The gang leader, Jimmy Cherizier, alias ‘Barbecue’, has announced this Friday a truce until November 18 with the Government of Haiti to allow the distribution of fuel, at a time when the country has been forced to close to some institutions and services, including more than fifty hospitals.
‘Barbecue’, a former policeman who managed to unite the nine most important gangs in Port-au-Prince, the capital, under a sort of criminal confederation known as ‘G9’ or ‘La Familia’, has announced that starting this Friday the trucks tanker can be supplied “without worry”.
“Drivers and transporters can start working. Hospitals, businesses, universities and embassies can buy fuel,” said ‘Barbecue’, who has once again insisted that the actions they are carrying out seek to lift Haiti out of poverty.
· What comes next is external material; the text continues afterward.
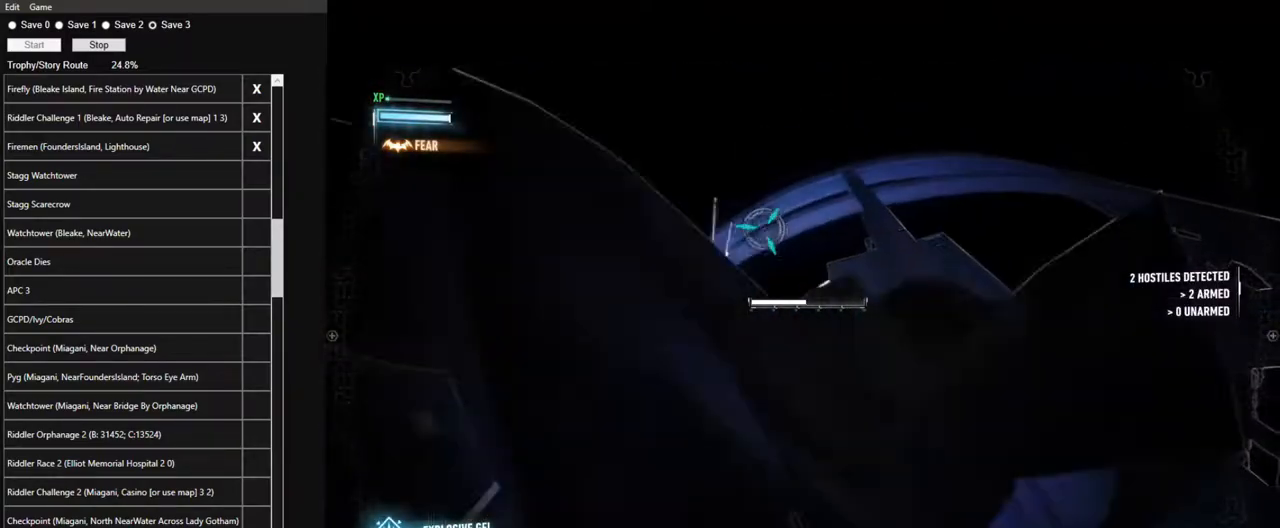
{"keys": [], "mouse": [], "mouse_move": "right", "events": []}
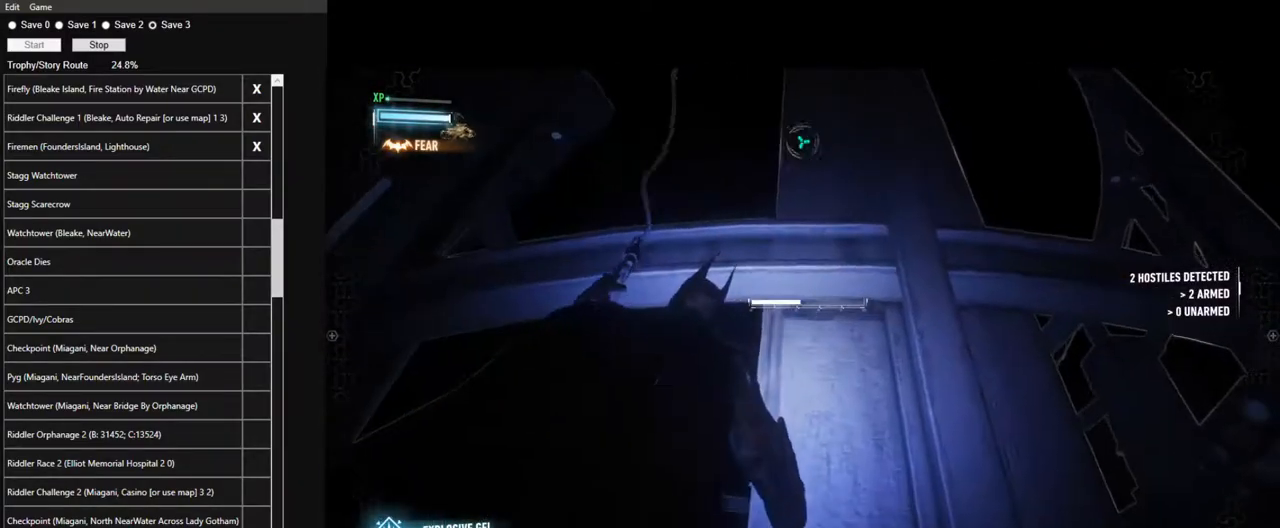
{"keys": [], "mouse": [], "mouse_move": "still", "events": []}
In a speech transmitted by social networks, ‘Barbecue’ has attacked the sectors that “squeeze” the country’s resources and has put on the table of the Haitian Government nine demands, including the reopening of all service stations with prices for pre-crisis fuel.
‘Barbecue’ has also asked the Haitian population to “reflect” on the urgencies that the small Caribbean country is going through during the week that the truce is scheduled to last.
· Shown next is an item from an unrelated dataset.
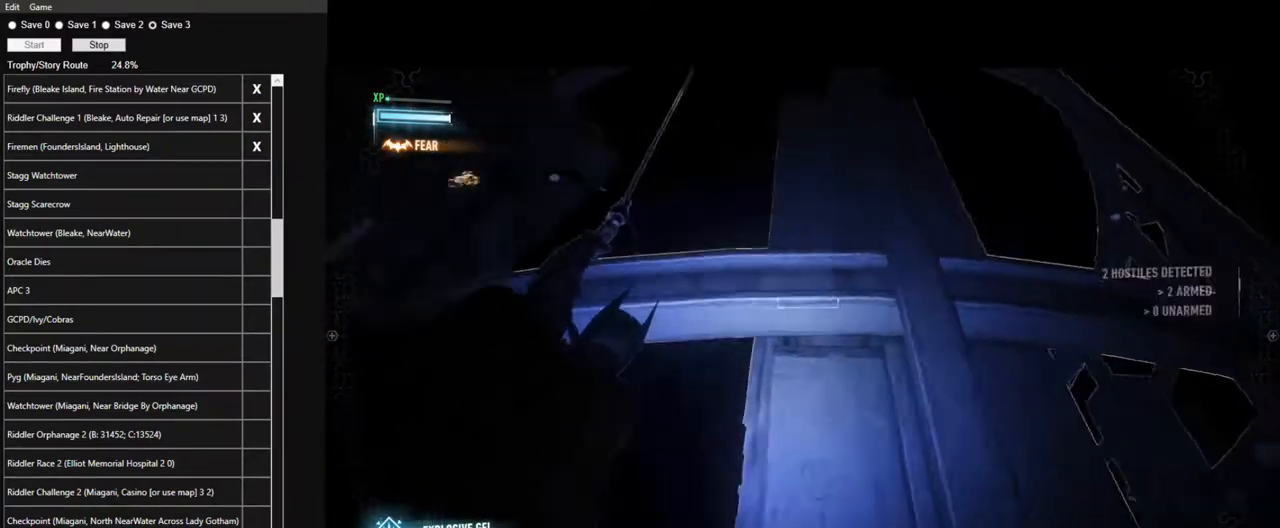
{"keys": [], "mouse": [], "mouse_move": "down-right", "events": []}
Since the assassination of the president, Jovenel Moise, on July 7, the always turbulent political and economic situation that Haiti has been going through for years has been a little more affected.
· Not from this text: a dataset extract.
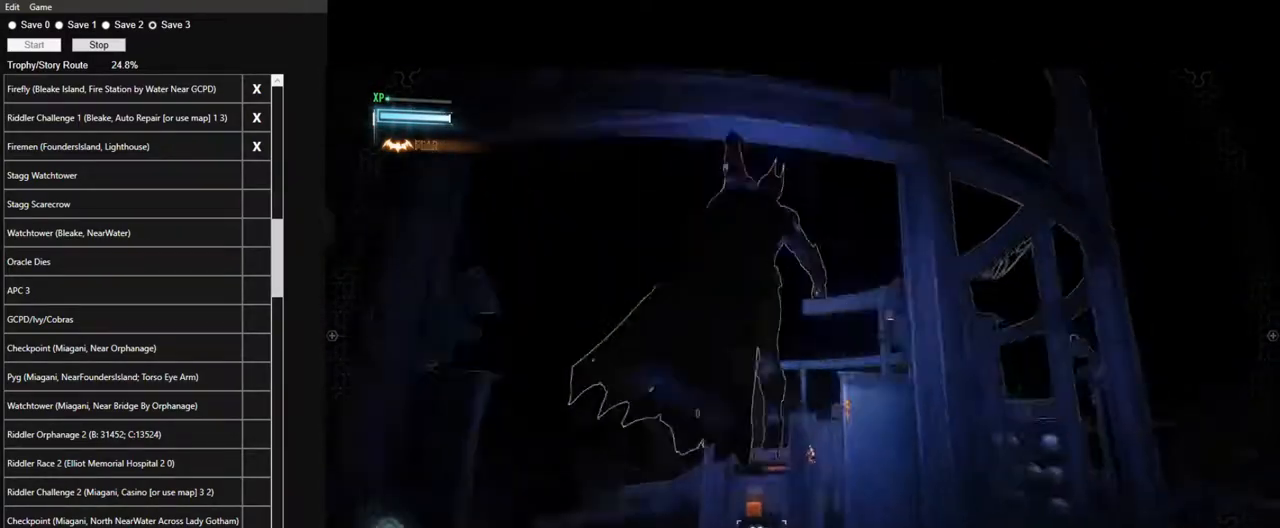
{"keys": [], "mouse": [], "mouse_move": "down-right", "events": []}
Soon the power vacuum degenerated into a security crisis, with daily murders and kidnappings, especially in large areas of the capital. For five weeks now, gangs have taken control and blocked major fuel supply centers to pressure Prime Minister Ariel Henry to resign.
The lack of fuel has led to the closure of at least fifty medical centers and hospitals throughout the country, as well as other basic public and private services.